MAKING AN IMPACT

A Father’s Influence: Why Raoul Manalac, MD, Left Full-Time Medical Practice for the World of Research

Released: Monday, December 02, 2019

In movies about scientific discoveries, there is always a single moment on which everything turns.  A flash of inspiration, a sudden insight, a breakthrough that changes everything.

For Dr. Raoul Manalac, Medical Director of Pennington Biomedical’s model diabetes clinic, it was a conversation with his father.  A longtime general practitioner in Baker, Dr. Manalac’s father is now treating the children and grandchildren of his original patients.

“He is seeing the cycle of metabolic disease move through these younger generations, through children, through preteens and teens,” Dr. Manalac said. “He told me that we have to stop treating everything as it happens.  We have to start treating the root of what the health issue is.”

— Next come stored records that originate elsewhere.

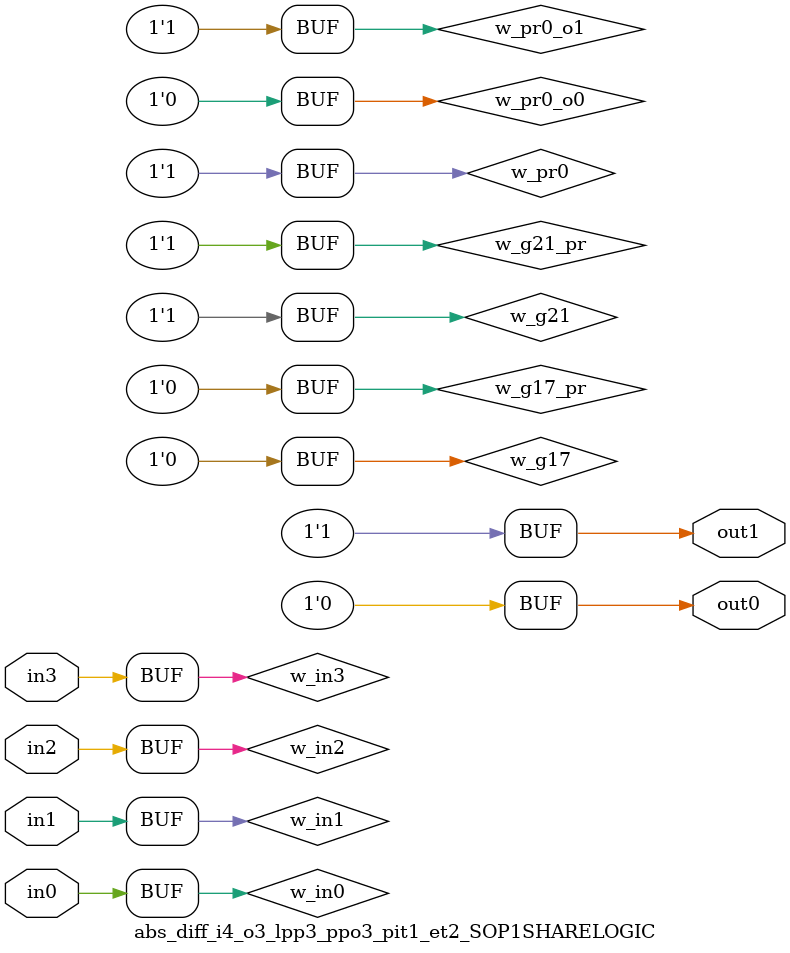
<source format=v>
module abs_diff_i4_o3_lpp3_ppo3_pit1_et2_SOP1SHARELOGIC (in0, in1, in2, in3, out0, out1);
// declaring inputs
input in0,  in1,  in2,  in3;
// declaring outputs
output out0,  out1;
// JSON model input
wire w_in3, w_in2, w_in1, w_in0;
// JSON model output
wire w_g17, w_g21;
//json model
wire w_g17_pr, w_g21_pr, w_pr0_o0, w_pr0_o1, w_pr0;
// JSON model input assign
assign w_in3 = in3;
assign w_in2 = in2;
assign w_in1 = in1;
assign w_in0 = in0;

//json model assigns (approximated Shared/XPAT part)
//assign literals to products
assign w_pr0 = 1;
//if a product has literals and if the product is being "activated" for that output
assign w_pr0_o0 = w_pr0 & 0;
assign w_pr0_o1 = w_pr0 & 1;
//compose an output with corresponding products (OR)
assign w_g17 = w_pr0_o0;
assign w_g21 = w_pr0_o1;
//if an output has products and if it is part of the JSON model
assign w_g17_pr = w_g17 & 0;
assign w_g21_pr = w_g21 & 1;
// output assigns
assign out0 = w_g17_pr;
assign out1 = w_g21_pr;
endmodule
</source>
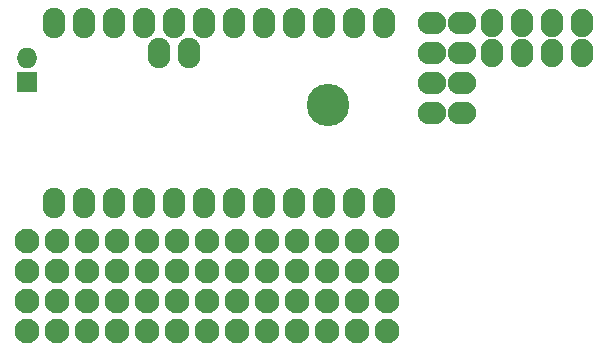
<source format=gbs>
G04 #@! TF.GenerationSoftware,KiCad,Pcbnew,(2017-11-08 revision cd21218)-HEAD*
G04 #@! TF.CreationDate,2018-02-24T01:01:06+02:00*
G04 #@! TF.ProjectId,pro_mini,70726F5F6D696E692E6B696361645F70,rev?*
G04 #@! TF.SameCoordinates,Original*
G04 #@! TF.FileFunction,Soldermask,Bot*
G04 #@! TF.FilePolarity,Negative*
%FSLAX46Y46*%
G04 Gerber Fmt 4.6, Leading zero omitted, Abs format (unit mm)*
G04 Created by KiCad (PCBNEW (2017-11-08 revision cd21218)-HEAD) date Sat Feb 24 01:01:06 2018*
%MOMM*%
%LPD*%
G01*
G04 APERTURE LIST*
%ADD10O,1.901140X2.599640*%
%ADD11O,2.400000X1.900000*%
%ADD12C,3.600000*%
%ADD13C,2.100000*%
%ADD14O,1.900000X2.400000*%
%ADD15R,1.750000X1.750000*%
%ADD16O,1.750000X1.750000*%
G04 APERTURE END LIST*
D10*
X122721001Y-94085001D03*
X125261001Y-94085001D03*
X113831001Y-91545001D03*
X116371001Y-91545001D03*
X118911001Y-91545001D03*
X121451001Y-91545001D03*
X123991001Y-91545001D03*
X126531001Y-91545001D03*
X129071001Y-91545001D03*
X131611001Y-91545001D03*
X134151001Y-91545001D03*
X136691001Y-91545001D03*
X139231001Y-91545001D03*
X141771001Y-91545001D03*
X141771001Y-106785001D03*
X139231001Y-106785001D03*
X136691001Y-106785001D03*
X134151001Y-106785001D03*
X131611001Y-106785001D03*
X129071001Y-106785001D03*
X126531001Y-106785001D03*
X123991001Y-106785001D03*
X121451001Y-106785001D03*
X118911001Y-106785001D03*
X116371001Y-106785001D03*
X113831001Y-106785001D03*
D11*
X148336000Y-91516200D03*
X145796000Y-91516200D03*
X148336000Y-94056200D03*
X145796000Y-94056200D03*
X148336000Y-96596200D03*
X145796000Y-96596200D03*
X148336000Y-99136200D03*
X145796000Y-99136200D03*
D12*
X137000000Y-98500000D03*
D13*
X141980000Y-117620000D03*
X139440000Y-117620000D03*
X136900000Y-117620000D03*
X134360000Y-117620000D03*
X131820000Y-117620000D03*
X129280000Y-117620000D03*
X126740000Y-117620000D03*
X124200000Y-117620000D03*
X121660000Y-117620000D03*
X119120000Y-117620000D03*
X116580000Y-117620000D03*
X114040000Y-117620000D03*
X111500000Y-117620000D03*
X141980000Y-115080000D03*
X139440000Y-115080000D03*
X136900000Y-115080000D03*
X134360000Y-115080000D03*
X131820000Y-115080000D03*
X129280000Y-115080000D03*
X126740000Y-115080000D03*
X124200000Y-115080000D03*
X121660000Y-115080000D03*
X119120000Y-115080000D03*
X116580000Y-115080000D03*
X114040000Y-115080000D03*
X111500000Y-115080000D03*
X141980000Y-112540000D03*
X139440000Y-112540000D03*
X136900000Y-112540000D03*
X134360000Y-112540000D03*
X131820000Y-112540000D03*
X129280000Y-112540000D03*
X126740000Y-112540000D03*
X124200000Y-112540000D03*
X121660000Y-112540000D03*
X119120000Y-112540000D03*
X116580000Y-112540000D03*
X114040000Y-112540000D03*
X111500000Y-112540000D03*
X141980000Y-110000000D03*
X139440000Y-110000000D03*
X136900000Y-110000000D03*
X134360000Y-110000000D03*
X131820000Y-110000000D03*
X129280000Y-110000000D03*
X126740000Y-110000000D03*
X124200000Y-110000000D03*
X121660000Y-110000000D03*
X119120000Y-110000000D03*
X116580000Y-110000000D03*
X114040000Y-110000000D03*
X111500000Y-110000000D03*
D14*
X150856000Y-91524000D03*
X150856000Y-94064000D03*
X153396000Y-91524000D03*
X153396000Y-94064000D03*
X155936000Y-91524000D03*
X155936000Y-94064000D03*
X158476000Y-91524000D03*
X158476000Y-94064000D03*
D15*
X111500000Y-96500000D03*
D16*
X111500000Y-94500000D03*
M02*

</source>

His father’s concerns piqued Dr. Manalac’s curiosity.  He sought the advice of Dr. Frank Greenway, Chief Medical Officer at Pennington Biomedical and one of Dr. Manalac’s mentors.  Dr. Greenway advised Dr. Manalac to seek certification for obesity medicine.

“Obesity underlies so many of the disease processes that we see becoming health crises today,” Dr. Manalac said. “Obesity medicine kind of ties together everything that we see in primary and even specialty care.”

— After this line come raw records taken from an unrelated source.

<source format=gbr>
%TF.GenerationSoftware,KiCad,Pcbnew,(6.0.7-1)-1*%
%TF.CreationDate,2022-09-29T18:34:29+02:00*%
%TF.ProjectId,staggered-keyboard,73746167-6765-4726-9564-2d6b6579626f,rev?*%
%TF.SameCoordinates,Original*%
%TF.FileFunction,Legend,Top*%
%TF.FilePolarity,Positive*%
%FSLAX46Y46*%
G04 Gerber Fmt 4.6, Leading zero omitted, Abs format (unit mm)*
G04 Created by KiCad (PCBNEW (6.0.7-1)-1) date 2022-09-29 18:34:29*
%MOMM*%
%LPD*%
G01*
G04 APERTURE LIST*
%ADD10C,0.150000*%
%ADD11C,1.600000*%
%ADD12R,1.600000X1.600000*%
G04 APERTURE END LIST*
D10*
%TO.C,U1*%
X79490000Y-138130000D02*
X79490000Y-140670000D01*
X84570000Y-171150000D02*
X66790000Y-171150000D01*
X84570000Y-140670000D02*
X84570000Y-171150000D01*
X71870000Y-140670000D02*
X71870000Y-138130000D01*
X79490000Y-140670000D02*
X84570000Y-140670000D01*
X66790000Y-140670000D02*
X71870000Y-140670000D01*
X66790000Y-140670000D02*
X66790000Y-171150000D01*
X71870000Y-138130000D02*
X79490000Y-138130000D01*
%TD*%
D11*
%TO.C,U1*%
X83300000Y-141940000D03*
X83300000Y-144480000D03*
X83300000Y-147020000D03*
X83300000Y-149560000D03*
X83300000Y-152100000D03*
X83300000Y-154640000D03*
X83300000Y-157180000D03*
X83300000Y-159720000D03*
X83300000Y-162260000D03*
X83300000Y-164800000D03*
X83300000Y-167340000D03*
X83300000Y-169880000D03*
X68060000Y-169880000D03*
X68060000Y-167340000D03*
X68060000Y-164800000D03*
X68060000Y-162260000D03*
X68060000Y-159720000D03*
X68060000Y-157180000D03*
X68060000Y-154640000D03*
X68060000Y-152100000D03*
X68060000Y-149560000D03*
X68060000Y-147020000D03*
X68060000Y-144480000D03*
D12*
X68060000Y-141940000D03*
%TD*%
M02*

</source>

At the time, Dr. Manalac worked full-time as a hospitalist at Our Lady of the Lake Regional Medical Center.  He had moved from Baltimore back to Baton Rouge in mid-2014 to be closer to his family.  But after a few years as a clinician, Dr. Manalac felt the pull of academic medicine growing stronger.  He had been a student and postdoctoral researcher at The Johns Hopkins University School of Medicine.  When he learned in late 2018 that Pennington Biomedical had an opening, Dr. Manalac made the leap.  He arrived with a number of goals.

“One of my ambitions is to take what Pennington Biomedical is so good at, research in population studies, basic science, and clinical and translational science, and bring it into the model diabetes clinic,” he said. “The idea is to build a pipeline and a roadmap from discovery to dissemination, going from where we learn about a pathway to making sure we treat that pathway in the patient and the clinic.”

He hopes to extend the work of Dr. Greenway and Dr. Daniel Hsia, Associate Professor in Pennington Biomedical’s Clinical Trials Unit.  Both physicians have focused on treatments for obesity and diabetes.

“I would love for the work that I do to be a piece of how Louisiana moves up from 49th, 50th, or 51st in every health statistic ranking to having a healthier populace, not only in Baton Rouge and the surrounding area but the state at large,” Dr. Manalac said.

Manalac has firsthand experience in improving health outcomes.  While in med school, he and Dr. Evan Rusoja founded Empowerment Health, a nonprofit that provides prenatal and postnatal advice to mothers in Afghanistan.

The nonprofit was conceived when Dr. Rusoja went to Afghanistan for a portion of his training.  While there, he sent Dr. Manalac a message: “These people have nothing. We need to do something for them.”

Dr. Manalac’s reply? “Tell me what we need to do, and we’ll do it.”

They initially planned to start a hospital, but they quickly discovered a more pressing need.  Afghanistan had some of the highest rates of death among pregnant women and fetuses near delivery.  Instead of a hospital, they built infrastructure that trained community health workers to offer advice to pregnant women and those who had recently given birth.

The two doctors oversaw the nonprofit for a little over 10 years.  Now with other professional obligations, the founders are transferring those services to another nonprofit in Afghanistan. 

Dr. Manalac said he still plans to do philanthropic work ­ – once he has his life arranged properly – that focuses on health education and education for women and children.

“It may be naïve, but I feel that’s one of the best ways to achieve a lot of the health outcomes that we’re looking for and influence a lot of the global issues that we face,” Dr. Manalac said.  “A lot of problems could be solved by ensuring that all portions of our populace are educated so they can have access to success and the life that everyone would like.”

In the meantime, Dr. Manalac hopes to find a way to commercialize some of Pennington Biomedical’s treatment discoveries and generate a revenue source.  The money would allow scientists to spend more time on research and less time pursuing grant funding, especially if the projects weren’t “popular” from a National Institutes of Health perspective.

“If I could do that, I would consider my time here a success,” he said.